Expectedly, there were a few butterflies in his stomach though. “After a break like this, you’d like to prove that you can play the game and still hit the ball well,” he reasoned. “I know there will be a lot of eyes on me. There’s a bit of added pressure. I’ve always played under pressure. Maybe it’s a different kind of pressure this time around. I’m very motivated to go and do well for Sunday but also my country.”

Naturally, there are questions of whether the lure of T20 and fast money had a part in de Villiers’s decision-making process, but he categorically declared that he was only committing himself to playing the Indian Premier League as far as franchise cricket is concerned.

“The IPL, I feel has become part of the ICC schedule,” he reasoned. “There are a lot of reasons why all of us wouldn’t like to say no to an IPL. I am definitely not committing to anything else at the moment. You won’t see me at Big Bash, you won’t see me in any county game or any other T20 tournament around the world, except for playing South Africa and the IPL. I would like to say I am still very committed to South African cricket.”

To that end, he disclosed that in IPL 2017, South Africa’s players would be leaving the tournament early. It wasn’t a decision taken by the CSA but by de Villiers himself, leaving no stone unturned to get his team in shape for the Champions Trophy in June.

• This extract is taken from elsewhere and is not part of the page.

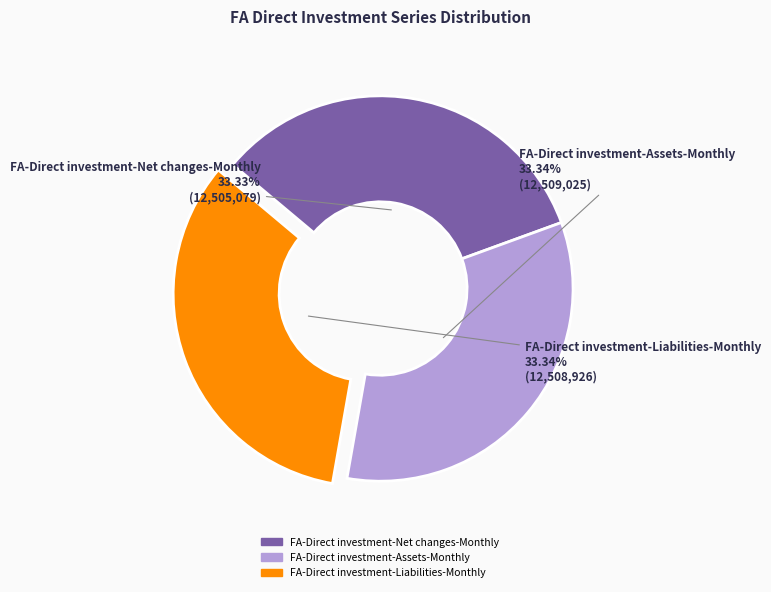

To the nearest percent, what percentage of the pie is FA-Direct investment-Liabilities-Monthly?

33%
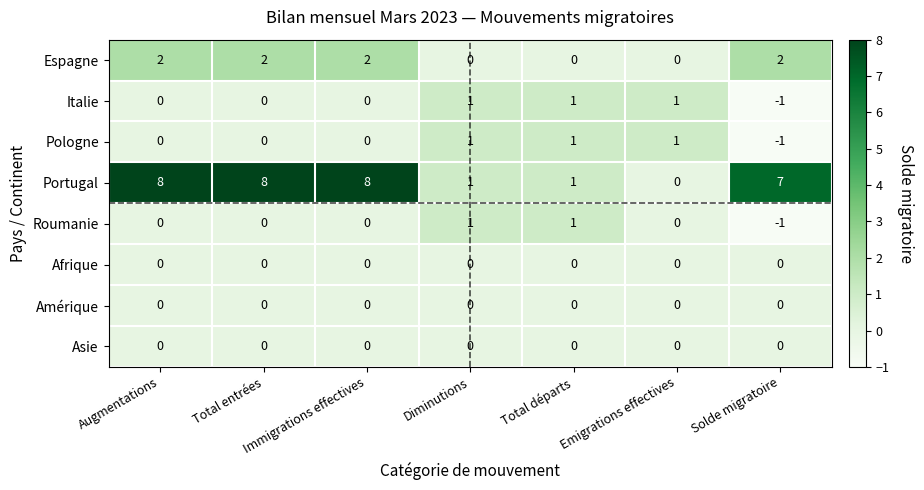

The Espagne series shows 2 at Immigrations effectives. True or false?

True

“We are getting pulled out of the IPL – I can’t speak on the behalf of CSA at the moment – but we’re all coming back early this year to prepare for the Champions Trophy,” he said. “Dates haven’t been confirmed yet. All South Africans that are part of the IPL will be going there for the first month at least and we’ll assess when we’ll be coming back for the Champions Trophy and the three ODIs in England.”